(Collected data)
-=-=-=-=-

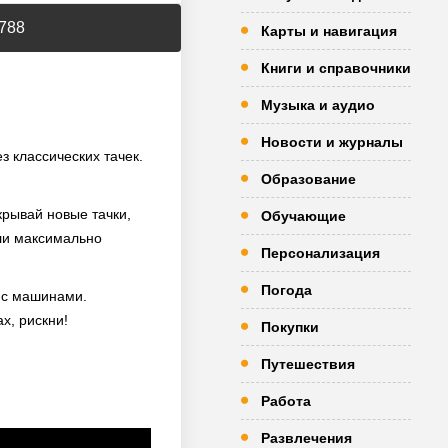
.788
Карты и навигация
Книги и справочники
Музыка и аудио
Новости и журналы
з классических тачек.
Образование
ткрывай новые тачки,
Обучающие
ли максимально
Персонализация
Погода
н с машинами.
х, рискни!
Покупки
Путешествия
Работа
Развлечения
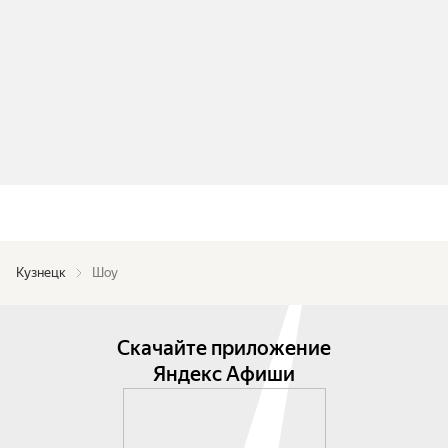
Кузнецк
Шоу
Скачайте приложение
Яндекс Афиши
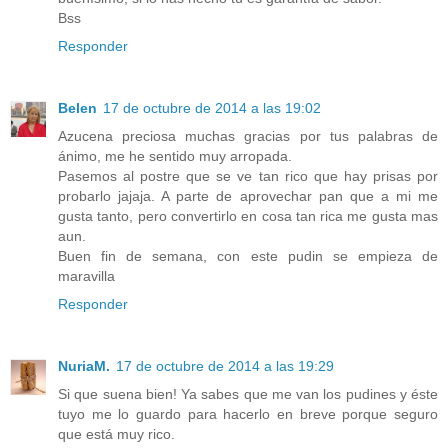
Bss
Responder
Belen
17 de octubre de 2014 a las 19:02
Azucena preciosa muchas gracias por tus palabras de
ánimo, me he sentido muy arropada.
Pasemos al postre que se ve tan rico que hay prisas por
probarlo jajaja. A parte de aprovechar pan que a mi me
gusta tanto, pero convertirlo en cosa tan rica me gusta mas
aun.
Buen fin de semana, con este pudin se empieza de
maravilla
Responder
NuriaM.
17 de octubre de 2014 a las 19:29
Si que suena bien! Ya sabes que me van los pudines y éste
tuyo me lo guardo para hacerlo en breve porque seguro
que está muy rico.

-=-=-=-=-

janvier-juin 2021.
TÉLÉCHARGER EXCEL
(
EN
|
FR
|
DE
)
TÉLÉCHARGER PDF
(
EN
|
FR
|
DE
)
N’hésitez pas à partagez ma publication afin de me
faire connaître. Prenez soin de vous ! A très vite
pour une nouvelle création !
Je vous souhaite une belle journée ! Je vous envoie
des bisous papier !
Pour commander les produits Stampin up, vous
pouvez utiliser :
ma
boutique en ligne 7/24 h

-=-=-=-=-

Written task: Would you transcribe the lines above exactly, going from the line bearing "Скачайте приложение" through the line bearing "que está muy rico.", and drop the pictures from the copy?

Expected answer:
Скачайте приложение
Яндекс Афиши
Bss
Responder
Belen
17 de octubre de 2014 a las 19:02
Azucena preciosa muchas gracias por tus palabras de
ánimo, me he sentido muy arropada.
Pasemos al postre que se ve tan rico que hay prisas por
probarlo jajaja. A parte de aprovechar pan que a mi me
gusta tanto, pero convertirlo en cosa tan rica me gusta mas
aun.
Buen fin de semana, con este pudin se empieza de
maravilla
Responder
NuriaM.
17 de octubre de 2014 a las 19:29
Si que suena bien! Ya sabes que me van los pudines y éste
tuyo me lo guardo para hacerlo en breve porque seguro
que está muy rico.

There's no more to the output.